Un Helldiver du Hornet s’écrase sur le pont du Bunker Hill il est à son tour percuté par un Avenger du Cabot. Après deux appontages et une barrière le pont d’envol du Bata an est déclaré « rouge ». Sur le Yorktown, le célèbre batman, Dick Tripp réussit l’exploit de faire apponter deux Helldiver ensemble, l’un derrière l’autre, mais peu après un Hellcat du Hornet qui venait d’apponter aux ordres de Tripp est abordé par un autre chasseur qui saute les brins et son pilote fut tué.
Les appontages et les accidents se succèdent durant deux heures à l’occasion de ce qui resta le raid aérien le plus coûteux de l’USN durant la guerre du Pacifique.
Conclusion
La bataille de la Mer des Philippines s’achève sur ce qui en temps normal aurait pu s’apparenter à un fiasco. Le raid du 20 juin connaît un taux de perte approchant les 50% et seul un porte-avions est coulé à cette occasion. 6 Hellcat, 10 Helldiver et 4 Avenger sont portés manquants à l’issue de l’attaque de 18h30.
17 Hellcat, 35 Helldiver et 28 Avenger soit 80 avions sont perdus à la suite de crashes ou d’amerrissages forcés au retour de la mission.
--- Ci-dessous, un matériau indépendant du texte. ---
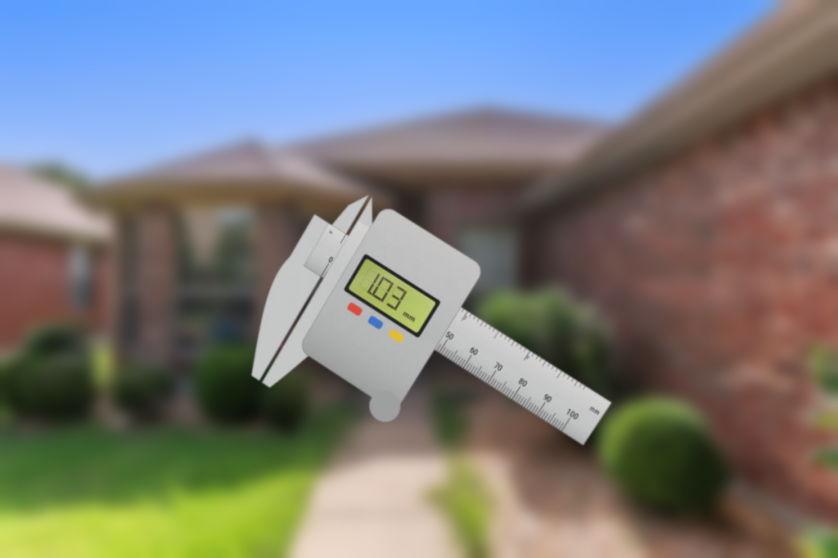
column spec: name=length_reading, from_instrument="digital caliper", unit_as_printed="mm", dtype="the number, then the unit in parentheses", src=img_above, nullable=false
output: 1.03 (mm)
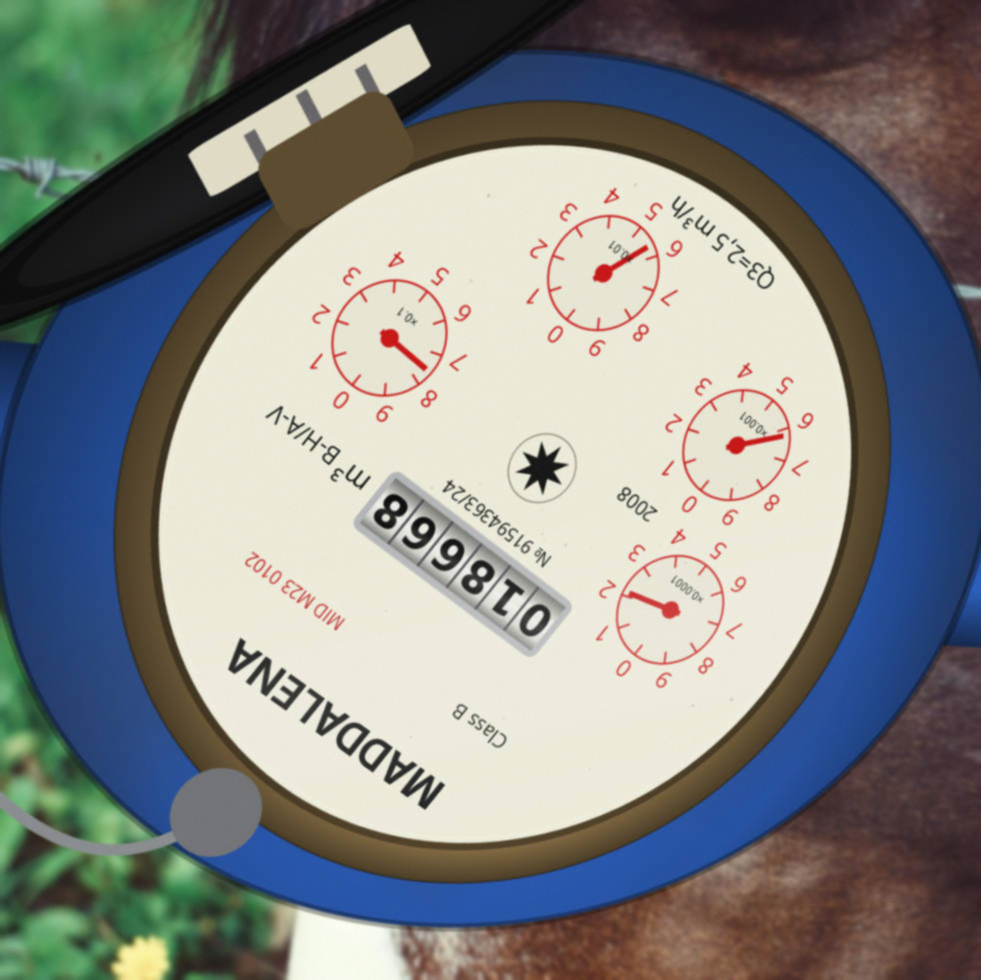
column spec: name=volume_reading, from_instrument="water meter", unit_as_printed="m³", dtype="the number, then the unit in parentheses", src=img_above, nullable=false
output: 18668.7562 (m³)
A lui seul le Hornet perd 21 avions. 209 personnels volants sont portés manquants mais au total 167 seront récupérés dans les jours qui suivent.
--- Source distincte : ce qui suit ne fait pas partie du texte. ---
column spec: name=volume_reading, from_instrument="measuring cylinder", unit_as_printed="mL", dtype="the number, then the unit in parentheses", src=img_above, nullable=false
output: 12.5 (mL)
A 20h46 le 20 juin, Ozawa reçoit l’ordre de son supérieur de mettre cap sur le Japon. Au soir du 21 juin Spruance abandonne la poursuite alors que son adversaire se trouve à 300 milles d’Okinawa.
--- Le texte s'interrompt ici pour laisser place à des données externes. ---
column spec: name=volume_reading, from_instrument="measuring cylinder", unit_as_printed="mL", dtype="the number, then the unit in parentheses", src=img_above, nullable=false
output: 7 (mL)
Bien que sa gestion de l’affaire ait pu être critiquée à chaud par certains de ses collègues, Spruance remporte une victoire stratégique majeure. Certes 6 porte-avions japonais se sont échappés et deux des trois qui sont coulés ont été victimes des sous-marins.
En revanche
-le débarquement de Saïpan a été totalement sécurisé, celui de Guam peut commencer.
-les porte-avions survivants sont, excepté le Zuikaku, des navires de second rang tant par leurs capacités et leur conception que par leur vitesse.
-les porte-avions japonais rentrant à Kure ne comptent plus que 35 avions et équipages. En deux jours l’aviation embarquée japonaise a perdu 476 appareils (y compris les hydravions de reconnaissance) et surtout 445 navigants. À l’aube du 20 juin Ozawa disposait de 100 avions sur ses 7 porte-avions survivant en soirée il ne lui en reste plus que 35… sur les 430 dont il disposait 48 heures plus tôt.
La bataille de la Mer des Philippines deux ans après Midway et 18 mois après les Salomons marque la seconde mort de l’aéronavale japonaise. Celle-ci ne s’en remettra pas et c’est un fantôme que Mitscher et ses groupes de porte-avions anéantiront entre le 23 et le 25 octobre 1944 à Leyte.
De ce point de vue le « tir aux dindons des Mariannes » fut bel et bien une bataille définitive.